Un page se tourne.
L’Hôtel Notre-Dame, dit “pavillon Gordon”, sis aux 13 et 17 rue Philippe Barrey, autrefois rue des Noyers, a connu différents habitants et différentes destinations. Il abritait en 1844, les Gordon, famille du consul d’Uruguay, en fonction à l’époque au Havre. Puis, ce sera le consul du Nicaragua, Émile Bossière, qui viendra s’établir en 1882 dans la demeure, avant que le Père franciscain Deodat ne rachète le pavillon et son mobilier en 1897. Lui et deux membres de sa communauté, les Franciscains Récollets, habitent alors la demeure. Le couvent présente à cette époque un plan en L : une façade donnant sur la rue Philippe Barrey, la seconde ouvrant sur un jardin potager et une vaste étendue de verdure: la campagne en ville (le terrain est d’une superficie de 3600 m2).
Un couvent sans chapelle
Lorsque le Père Deodat rachète, en 1897, l’hôtel particulier de la rue des Noyers, la maison ne dispose pas de chapelle. Les Franciscains improvisent alors en hâte un lieu de prière. Ce n’est qu’en 1899 que le Havrais William Cargill érige la chapelle dite de l’Immaculée Conception car consacrée à la Vierge. La chapelle, la sacristie et la maison seront alors reliées, créant ainsi une unité entre lieu de vie et lieu de culte. C’est aussi la figure mariale qui veillait sur la grotte, installée à l’entrée du jardin, accueillant les fidèles. Cette statue et toutes celles qui habillaient la chapelle ont déserté les lieux : avant démolition, elles ont toutes été déplacées et remisées au Lycée Jeanne d’Arc.
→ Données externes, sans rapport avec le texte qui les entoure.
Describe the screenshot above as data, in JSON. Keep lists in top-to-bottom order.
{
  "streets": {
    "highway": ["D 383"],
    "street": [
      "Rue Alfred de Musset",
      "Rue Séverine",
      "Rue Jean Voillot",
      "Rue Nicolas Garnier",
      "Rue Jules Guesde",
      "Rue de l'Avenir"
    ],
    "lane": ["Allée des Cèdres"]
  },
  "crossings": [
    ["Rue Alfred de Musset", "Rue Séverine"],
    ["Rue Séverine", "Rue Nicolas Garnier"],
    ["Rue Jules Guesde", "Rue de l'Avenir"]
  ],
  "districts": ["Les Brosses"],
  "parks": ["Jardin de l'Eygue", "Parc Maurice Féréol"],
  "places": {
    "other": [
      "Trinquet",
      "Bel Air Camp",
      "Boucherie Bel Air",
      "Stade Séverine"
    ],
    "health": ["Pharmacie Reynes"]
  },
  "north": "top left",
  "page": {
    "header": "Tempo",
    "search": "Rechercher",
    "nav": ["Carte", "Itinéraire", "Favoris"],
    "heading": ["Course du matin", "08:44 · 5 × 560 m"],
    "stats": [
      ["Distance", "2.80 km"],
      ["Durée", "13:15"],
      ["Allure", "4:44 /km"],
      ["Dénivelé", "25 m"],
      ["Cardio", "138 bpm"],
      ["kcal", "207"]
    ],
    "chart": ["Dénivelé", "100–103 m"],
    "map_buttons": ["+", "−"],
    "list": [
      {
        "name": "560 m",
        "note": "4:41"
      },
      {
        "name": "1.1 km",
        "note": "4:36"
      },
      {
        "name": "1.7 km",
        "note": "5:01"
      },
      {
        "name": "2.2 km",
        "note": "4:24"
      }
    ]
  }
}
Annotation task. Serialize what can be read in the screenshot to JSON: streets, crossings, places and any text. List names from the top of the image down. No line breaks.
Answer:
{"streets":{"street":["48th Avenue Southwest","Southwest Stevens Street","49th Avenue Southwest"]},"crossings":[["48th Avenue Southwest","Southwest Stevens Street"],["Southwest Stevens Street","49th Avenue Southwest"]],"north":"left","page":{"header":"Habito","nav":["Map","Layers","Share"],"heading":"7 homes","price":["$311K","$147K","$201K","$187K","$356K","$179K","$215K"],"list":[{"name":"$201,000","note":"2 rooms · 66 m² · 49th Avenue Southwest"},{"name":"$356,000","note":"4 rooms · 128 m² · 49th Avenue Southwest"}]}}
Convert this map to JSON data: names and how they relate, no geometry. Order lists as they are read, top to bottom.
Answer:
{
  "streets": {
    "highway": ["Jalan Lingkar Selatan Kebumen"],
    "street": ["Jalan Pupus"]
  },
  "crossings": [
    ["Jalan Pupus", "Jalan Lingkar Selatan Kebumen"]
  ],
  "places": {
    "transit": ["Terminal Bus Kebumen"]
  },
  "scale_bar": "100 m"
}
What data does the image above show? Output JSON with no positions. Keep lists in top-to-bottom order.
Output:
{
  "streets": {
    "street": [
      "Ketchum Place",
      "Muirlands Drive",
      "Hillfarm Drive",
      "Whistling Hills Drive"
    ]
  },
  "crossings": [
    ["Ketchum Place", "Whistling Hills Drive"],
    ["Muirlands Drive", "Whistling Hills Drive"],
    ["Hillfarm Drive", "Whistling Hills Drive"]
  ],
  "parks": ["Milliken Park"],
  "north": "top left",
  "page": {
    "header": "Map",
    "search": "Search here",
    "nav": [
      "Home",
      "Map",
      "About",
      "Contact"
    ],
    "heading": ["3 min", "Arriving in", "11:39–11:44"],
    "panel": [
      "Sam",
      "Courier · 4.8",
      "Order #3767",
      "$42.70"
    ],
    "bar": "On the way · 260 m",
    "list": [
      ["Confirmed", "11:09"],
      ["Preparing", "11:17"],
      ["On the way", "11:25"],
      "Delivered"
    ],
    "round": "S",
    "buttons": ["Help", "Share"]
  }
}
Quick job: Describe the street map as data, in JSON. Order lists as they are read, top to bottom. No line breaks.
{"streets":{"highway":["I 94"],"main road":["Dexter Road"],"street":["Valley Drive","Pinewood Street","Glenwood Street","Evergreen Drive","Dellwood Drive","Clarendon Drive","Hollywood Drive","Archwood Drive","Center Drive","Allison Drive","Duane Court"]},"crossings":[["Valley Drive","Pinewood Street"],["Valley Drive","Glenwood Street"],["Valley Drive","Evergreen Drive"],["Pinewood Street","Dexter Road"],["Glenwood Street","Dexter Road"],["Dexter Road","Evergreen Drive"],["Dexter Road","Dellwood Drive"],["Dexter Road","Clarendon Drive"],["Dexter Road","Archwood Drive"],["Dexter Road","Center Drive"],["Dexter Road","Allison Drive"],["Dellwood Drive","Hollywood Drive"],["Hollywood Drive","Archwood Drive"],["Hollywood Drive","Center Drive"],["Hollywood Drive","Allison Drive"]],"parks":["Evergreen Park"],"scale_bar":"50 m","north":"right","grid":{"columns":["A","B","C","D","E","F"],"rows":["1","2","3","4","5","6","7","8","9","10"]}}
Cargill investi dans la religion catholique
L’architecte havrais qui a, à son actif, la caserne des pompiers Dumé d’Aplemont, mais aussi le Fort Chabrol, a également réalisé le chevet de l’Église Sainte-Anne et la Chapelle des Ursulines du collège des Ormeaux. À la fin du XIXe, l’agitation autour de la religion est forte et la société est divisée. Cargill prend alors sur lui et affiche ses croyances : la chapelle du couvent atteste de son engagement. Épousant les principes de Saint François, le lieu est dépouillé, privilégiant l’enrichissement spirituel au matérialisme. Cet édifice religieux sera prochainement démoli. La statue de l’Immaculée Conception devrait être détachée mais, creusée à même la pierre, elle s’attache à la mémoire du lieu.
Une mémoire du Havre
Disparaîtront les vitraux (réalisés entre 1937 et 1944) représentant Jean Duns Scot, figure des Franciscains Récollets, mais aussi les ex-voto, témoins de l’histoire du Havre. L’un d’eux rappelle qu’une bombe a éclaté au Havre le 5 septembre 1944 et remercie la Vierge pour sa protection. Ce ne seront pas les bombes qui auront eu raison de la chapelle, mais les engins de chantier qui donneront prochainement leurs premiers coups de pelles. La maison, qui hébergea jusqu’en 2012 deux moines de la communauté, a été vendue à un promoteur immobilier. Des immeubles de standing devraient voir le jour sur ces lieux où de nombreux fidèles sont venus se recueillir.